Em 2002, quando se iniciaram as peregrinações por este caminho, o segundo grupo de caminhantes encontrou o local de descanso e pernoite em Monte Branco de portas fechadas. Tratava-se da igreja da comunidade, que os organizadores da rota haviam conseguido como pouso por meio de um acordo com o padre local.

Acontece que o padre voltou atrás e decidiu não abrir as portas aos peregrinos, cerca de 20 pessoas, que haviam ali chegado após um longo trecho de caminhada. Dizem que o padre assim agiu, por achar que os caminhantes acabariam trazendo “coisas ruins” para aquela comunidade.

Pois bem, uma senhora chamada Adriana, moradora do local que havia sido contratada para fazer as refeições para o grupo, ao ver todas aquelas pessoas sem terem onde ficar, não teve dúvidas, conseguiu colchões emprestados numa cidade próxima e trouxe todos para dentro de sua própria casa, que era muito simples e nada grande. Ela, as crianças e a mãe dormiram na cozinha e o marido passou a noite dentro de seu carro.

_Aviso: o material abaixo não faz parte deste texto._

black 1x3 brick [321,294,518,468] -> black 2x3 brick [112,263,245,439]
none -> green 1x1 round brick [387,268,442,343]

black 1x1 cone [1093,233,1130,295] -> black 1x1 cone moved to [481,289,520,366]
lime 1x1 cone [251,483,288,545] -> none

Hoje, Adriana e seu marido, chamado Jesus, são os hospitaleiros oficiais de Monte Branco, e apesar de uma série de dificuldades, conseguiram construir uma pousada, que pouco a pouco vão ampliando, e vivem dela. Desde 2002, mais de 4 mil peregrinos percorreram o caminho, todos pousando na localidade com a Adriana e Jesus, que já planejam construir uma piscina para suas filhas e seus hóspedes. Eles vivem em função da renda que obtêm dos serviços que oferecem.

No dia seguinte em que me hospedei lá, sai de Monte Branco bem cedo, cerca de 5:45 da manhã, e passei pela igreja. Havia um senhor na frente dela, que imaginei ser o tal padre. Disse bom dia, mas não fui respondido. Pode ser que ele não tenha ouvido... Mas, de qualquer forma, me veio um pensamento à mente: o padre pode ter até fechado as portas da casa que ele julga dele, mas Jesus sabe servir e abriu as portas da própria casa!